A figure passed in front of the window, midnight blue against the black and stormy night beyond the glass. “It’s me.”

“Callista?”

“Were you expecting someone else?” She whispered the words that set flame to wick, the candle sputtering and crackling as it burst to life.

She still wore the crimson beaded satin, but where before she moved and spoke like a seductress, now she scowled at him and gripped the candlestick as if she might bash him over the head.

“When were you going to tell me?”

He rubbed the sleep from his eyes, scratched at his bandages, which itched like the very devil, and tried to decipher what in the hell she was talking about.

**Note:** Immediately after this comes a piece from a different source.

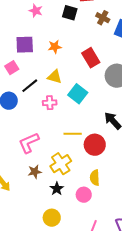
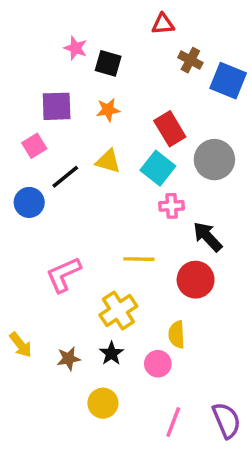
black square: (70, 13) -> (108, 63), moved
cyan square: (78, 94) -> (158, 168), moved
pink cross: (50, 103) -> (172, 206), moved
red circle: (95, 145) -> (196, 280), moved
brown star: (35, 172) -> (69, 359), moved

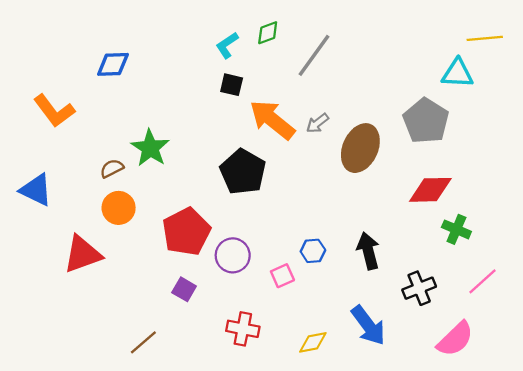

“Or were you going to tell me at all? After all, you’ve got Gray to do your dirty work. You can tease and charm all you like while behind your smile you’re deciding my future for me. First you try to marry me off to Sam Oakham and now you’re shoving me onto the Duncallans as if I were unclaimed luggage. I risked everything to escape people who were trying to live my life for me. I refuse to roll over and let you do the same.”

He dragged himself out of bed, wincing only once or twice. The cool night air slapped him awake, and he was able to concentrate on the thunderous expression darkening her eyes and tightening her face. Of course, he was also able to focus on the way her gown dipped low and revealed the valley of her breasts, the perfume rising warm and fragrant off her heated skin, and the shapely curve of her hips.

He padded across the floor, combing a hand through his hair, noting the way her gaze traveled over his naked body before her chin lifted in a show of defiance and she stared only upon his face.

“I wish you wouldn’t do that,” she snapped. “Most men would at least don a dressing gown for propriety’s sake.”

“You came to my room in the middle of the night. Propriety was left behind long ago,” he said calmly. Taking her hand, he threaded his fingers with hers, feeling the stiffness in her body, the way she held herself rigid and unwilling. “You must have had some reason for coming.”

“Yes, to pummel you with a heavy object and tell you what a cowardly, backhanded, deceitful creature you are. Wolf? More like a rat.”

He raised their linked hands for a kiss on her fingers, on the underside of her wrist. “Do you think I want you to leave? To put you on that coach and know I’ll never see you again? But it’s for the best. The Duncallans are highborn Fey-bloods. Your aunt will welcome them—and you—with open arms. Far different if you arrive escorted by an Imnada shapechanger who also happens to be a single gentleman of scandalous repute.”

Bare inches separated them. Her perfume intoxicated him, her gaze was both endless and clear as a mountain stream. He knew what she wanted. He sensed it in every rise and fall of her chest, every sweep of her lashes across her cheeks, every expression rushing like wind across her face. His body would go up in flames if she kissed him.

“This is your chance to erase the weeks we spent together. No one need ever know.”